• [Task brief]: Print every line of the records below word for word, without adding, dropping, or changing anything.

• [Stored rows]:
::::::::::

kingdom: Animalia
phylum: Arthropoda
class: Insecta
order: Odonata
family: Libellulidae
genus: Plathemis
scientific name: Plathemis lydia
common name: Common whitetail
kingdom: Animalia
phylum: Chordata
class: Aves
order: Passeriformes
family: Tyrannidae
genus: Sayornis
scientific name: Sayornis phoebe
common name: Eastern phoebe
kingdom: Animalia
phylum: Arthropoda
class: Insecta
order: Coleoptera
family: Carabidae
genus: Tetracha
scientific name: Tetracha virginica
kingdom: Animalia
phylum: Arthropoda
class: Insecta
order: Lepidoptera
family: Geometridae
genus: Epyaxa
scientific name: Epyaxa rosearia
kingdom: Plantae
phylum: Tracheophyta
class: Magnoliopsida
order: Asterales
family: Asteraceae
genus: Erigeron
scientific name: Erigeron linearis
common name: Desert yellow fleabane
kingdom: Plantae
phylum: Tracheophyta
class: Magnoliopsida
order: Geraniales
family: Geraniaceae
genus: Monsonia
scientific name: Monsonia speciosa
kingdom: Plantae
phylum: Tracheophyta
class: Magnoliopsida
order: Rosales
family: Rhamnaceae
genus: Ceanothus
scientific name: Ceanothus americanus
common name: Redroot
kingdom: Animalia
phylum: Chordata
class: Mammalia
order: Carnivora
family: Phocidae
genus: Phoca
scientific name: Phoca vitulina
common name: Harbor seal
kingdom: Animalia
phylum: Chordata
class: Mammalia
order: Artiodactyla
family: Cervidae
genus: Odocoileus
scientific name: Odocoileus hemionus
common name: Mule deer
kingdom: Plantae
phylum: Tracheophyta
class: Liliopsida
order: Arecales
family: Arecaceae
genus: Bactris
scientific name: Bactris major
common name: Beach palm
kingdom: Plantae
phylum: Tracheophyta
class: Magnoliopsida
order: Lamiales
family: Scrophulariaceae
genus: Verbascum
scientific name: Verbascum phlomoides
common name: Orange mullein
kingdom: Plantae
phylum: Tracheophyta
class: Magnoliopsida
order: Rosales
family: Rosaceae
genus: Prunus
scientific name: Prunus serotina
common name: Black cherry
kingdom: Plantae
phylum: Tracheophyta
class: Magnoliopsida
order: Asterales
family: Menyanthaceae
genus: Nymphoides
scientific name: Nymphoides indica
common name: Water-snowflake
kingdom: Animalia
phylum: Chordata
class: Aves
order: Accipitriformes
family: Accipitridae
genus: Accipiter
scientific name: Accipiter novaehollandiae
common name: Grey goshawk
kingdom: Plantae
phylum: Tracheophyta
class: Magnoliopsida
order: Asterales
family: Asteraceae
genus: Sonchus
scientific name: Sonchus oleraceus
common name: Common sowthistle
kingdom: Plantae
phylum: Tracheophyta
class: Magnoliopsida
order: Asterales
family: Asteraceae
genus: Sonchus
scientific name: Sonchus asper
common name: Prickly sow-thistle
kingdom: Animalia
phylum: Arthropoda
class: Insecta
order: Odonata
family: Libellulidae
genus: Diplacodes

::::::::::

• [Solution to this problem]:
kingdom: Animalia
phylum: Arthropoda
class: Insecta
order: Odonata
family: Libellulidae
genus: Plathemis
scientific name: Plathemis lydia
common name: Common whitetail
kingdom: Animalia
phylum: Chordata
class: Aves
order: Passeriformes
family: Tyrannidae
genus: Sayornis
scientific name: Sayornis phoebe
common name: Eastern phoebe
kingdom: Animalia
phylum: Arthropoda
class: Insecta
order: Coleoptera
family: Carabidae
genus: Tetracha
scientific name: Tetracha virginica
kingdom: Animalia
phylum: Arthropoda
class: Insecta
order: Lepidoptera
family: Geometridae
genus: Epyaxa
scientific name: Epyaxa rosearia
kingdom: Plantae
phylum: Tracheophyta
class: Magnoliopsida
order: Asterales
family: Asteraceae
genus: Erigeron
scientific name: Erigeron linearis
common name: Desert yellow fleabane
kingdom: Plantae
phylum: Tracheophyta
class: Magnoliopsida
order: Geraniales
family: Geraniaceae
genus: Monsonia
scientific name: Monsonia speciosa
kingdom: Plantae
phylum: Tracheophyta
class: Magnoliopsida
order: Rosales
family: Rhamnaceae
genus: Ceanothus
scientific name: Ceanothus americanus
common name: Redroot
kingdom: Animalia
phylum: Chordata
class: Mammalia
order: Carnivora
family: Phocidae
genus: Phoca
scientific name: Phoca vitulina
common name: Harbor seal
kingdom: Animalia
phylum: Chordata
class: Mammalia
order: Artiodactyla
family: Cervidae
genus: Odocoileus
scientific name: Odocoileus hemionus
common name: Mule deer
kingdom: Plantae
phylum: Tracheophyta
class: Liliopsida
order: Arecales
family: Arecaceae
genus: Bactris
scientific name: Bactris major
common name: Beach palm
kingdom: Plantae
phylum: Tracheophyta
class: Magnoliopsida
order: Lamiales
family: Scrophulariaceae
genus: Verbascum
scientific name: Verbascum phlomoides
common name: Orange mullein
kingdom: Plantae
phylum: Tracheophyta
class: Magnoliopsida
order: Rosales
family: Rosaceae
genus: Prunus
scientific name: Prunus serotina
common name: Black cherry
kingdom: Plantae
phylum: Tracheophyta
class: Magnoliopsida
order: Asterales
family: Menyanthaceae
genus: Nymphoides
scientific name: Nymphoides indica
common name: Water-snowflake
kingdom: Animalia
phylum: Chordata
class: Aves
order: Accipitriformes
family: Accipitridae
genus: Accipiter
scientific name: Accipiter novaehollandiae
common name: Grey goshawk
kingdom: Plantae
phylum: Tracheophyta
class: Magnoliopsida
order: Asterales
family: Asteraceae
genus: Sonchus
scientific name: Sonchus oleraceus
common name: Common sowthistle
kingdom: Plantae
phylum: Tracheophyta
class: Magnoliopsida
order: Asterales
family: Asteraceae
genus: Sonchus
scientific name: Sonchus asper
common name: Prickly sow-thistle
kingdom: Animalia
phylum: Arthropoda
class: Insecta
order: Odonata
family: Libellulidae
genus: Diplacodes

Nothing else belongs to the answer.